Carney will also meet with business leaders in both Mumbai and New Delhi to identify investment opportunities and forge new commercial partnerships between the two countries. The Canadian PMO has described the potential scope of deals as "immense."

Among the most consequential agreements expected to emerge from the visit is a deal to expand Canada's uranium shipments to India, according to Bloomberg, citing Dinesh Patnaik, India's High Commissioner in Ottawa. Canada is one of the world's largest uranium producers, and India's rapidly expanding civilian nuclear energy programme makes it a significant potential buyer — making the deal strategically meaningful for both sides.

The Shadow of Trump

Carney's India trip cannot be understood in isolation from the broader geopolitical context — and that context is dominated by the figure of Donald Trump.

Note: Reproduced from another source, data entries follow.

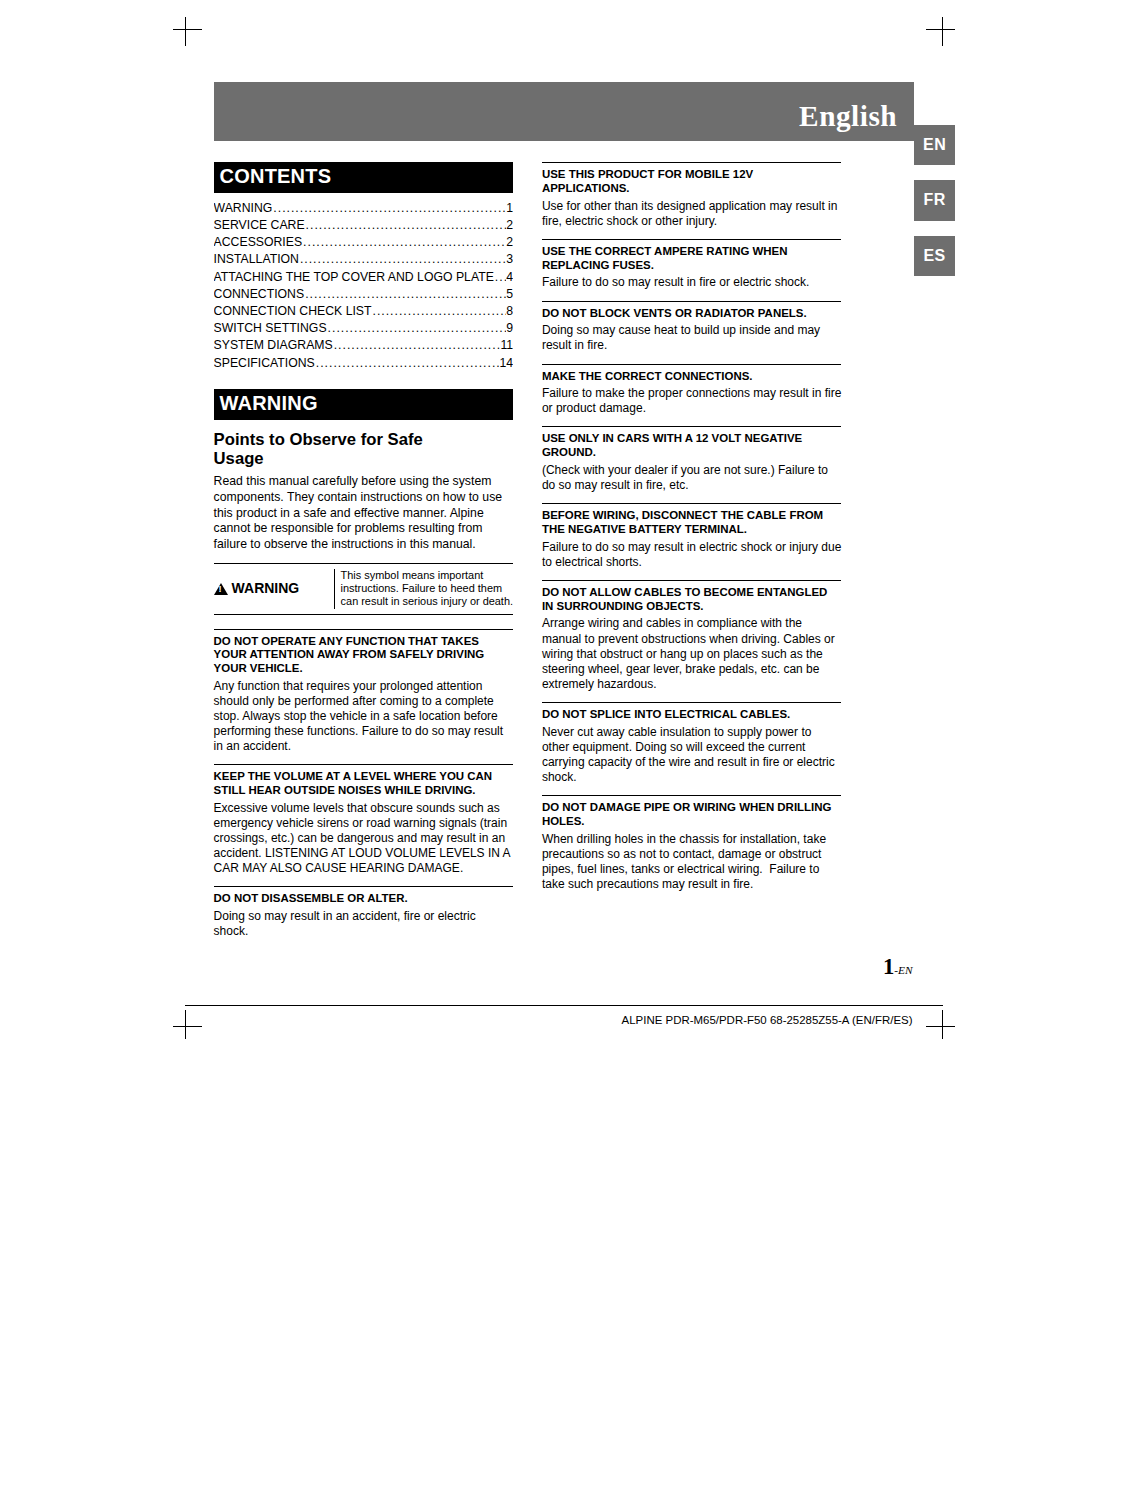English
EN
FR
ES
CONTENTS
WARNING.................................................................................. 1
SERVICE CARE......................................................................... 2
ACCESSORIES.......................................................................... 2
INSTALLATION......................................................................... 3
ATTACHING THE TOP COVER AND LOGO PLATE....... 4
CONNECTIONS....................................................................... 5
CONNECTION CHECK LIST................................................ 8
SWITCH SETTINGS................................................................ 9
SYSTEM DIAGRAMS......................................................... 11
SPECIFICATIONS.............................................................. 14
WARNING
Points to Observe for Safe
Usage
Read this manual carefully before using the system components. They contain instructions on how to use this product in a safe and effective manner. Alpine cannot be responsible for problems resulting from failure to observe the instructions in this manual.
WARNING
This symbol means important instructions. Failure to heed them can result in serious injury or death.
DO NOT OPERATE ANY FUNCTION THAT TAKES YOUR ATTENTION AWAY FROM SAFELY DRIVING YOUR VEHICLE.
Any function that requires your prolonged attention should only be performed after coming to a complete stop. Always stop the vehicle in a safe location before performing these functions. Failure to do so may result in an accident.
KEEP THE VOLUME AT A LEVEL WHERE YOU CAN STILL HEAR OUTSIDE NOISES WHILE DRIVING.
Excessive volume levels that obscure sounds such as emergency vehicle sirens or road warning signals (train crossings, etc.) can be dangerous and may result in an accident. LISTENING AT LOUD VOLUME LEVELS IN A CAR MAY ALSO CAUSE HEARING DAMAGE.
DO NOT DISASSEMBLE OR ALTER.
Doing so may result in an accident, fire or electric shock.
USE THIS PRODUCT FOR MOBILE 12V APPLICATIONS.
Use for other than its designed application may result in fire, electric shock or other injury.
USE THE CORRECT AMPERE RATING WHEN REPLACING FUSES.
Failure to do so may result in fire or electric shock.
DO NOT BLOCK VENTS OR RADIATOR PANELS.
Doing so may cause heat to build up inside and may result in fire.
MAKE THE CORRECT CONNECTIONS.
Failure to make the proper connections may result in fire or product damage.
USE ONLY IN CARS WITH A 12 VOLT NEGATIVE GROUND.
(Check with your dealer if you are not sure.) Failure to do so may result in fire, etc.
BEFORE WIRING, DISCONNECT THE CABLE FROM THE NEGATIVE BATTERY TERMINAL.
Failure to do so may result in electric shock or injury due to electrical shorts.
DO NOT ALLOW CABLES TO BECOME ENTANGLED IN SURROUNDING OBJECTS.
Arrange wiring and cables in compliance with the manual to prevent obstructions when driving. Cables or wiring that obstruct or hang up on places such as the steering wheel, gear lever, brake pedals, etc. can be extremely hazardous.
DO NOT SPLICE INTO ELECTRICAL CABLES.
Never cut away cable insulation to supply power to other equipment. Doing so will exceed the current carrying capacity of the wire and result in fire or electric shock.
DO NOT DAMAGE PIPE OR WIRING WHEN DRILLING HOLES.
When drilling holes in the chassis for installation, take precautions so as not to contact, damage or obstruct pipes, fuel lines, tanks or electrical wiring. Failure to take such precautions may result in fire.
1-EN
ALPINE PDR-M65/PDR-F50 68-25285Z55-A (EN/FR/ES)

Since returning to the White House, Trump has subjected Canada to an increasingly aggressive economic and rhetorical assault. He has threatened sweeping tariffs on Canadian goods, floated the provocative idea of Canada becoming "the 51st state," and even threatened 100 per cent tariffs over Canada's proposed trade arrangements with China. While a Supreme Court ruling temporarily deemed some of those duties illegal, the threat has not gone away, and the uncertainty has forced Ottawa to rethink its economic dependencies.

Carney's swing through India, Australia, and Japan is widely seen as a deliberate effort to diversify Canada's trade relationships and reduce its vulnerability to American economic pressure. These are stable, democratic, fast-growing partners with whom deeper ties serve Canada's long-term interests — and Carney has made no secret of the strategic intent behind the trip.

Why This Visit Matters

For India, the visit is an opportunity to welcome back a partner it had effectively placed in diplomatic deep freeze, and to signal that the relationship can move forward on a firmer, more businesslike footing. For Canada, it is a chance to unlock trade and investment flows with one of the world's fastest-growing major economies at a moment when the traditional anchor of its economic life — the United States — has become an unpredictable partner.

The personal chemistry between Carney and Modi, carefully cultivated over the past year, now needs to translate into tangible outcomes. If the uranium deal, CEPA negotiations, and AI and energy partnerships move from announcement to action, the visit will mark a genuine turning point. If they remain aspirational, the thaw risks stalling again.

Either way, Mark Carney's arrival in Mumbai on Thursday will be watched closely — in Ottawa, New Delhi, and Washington alike.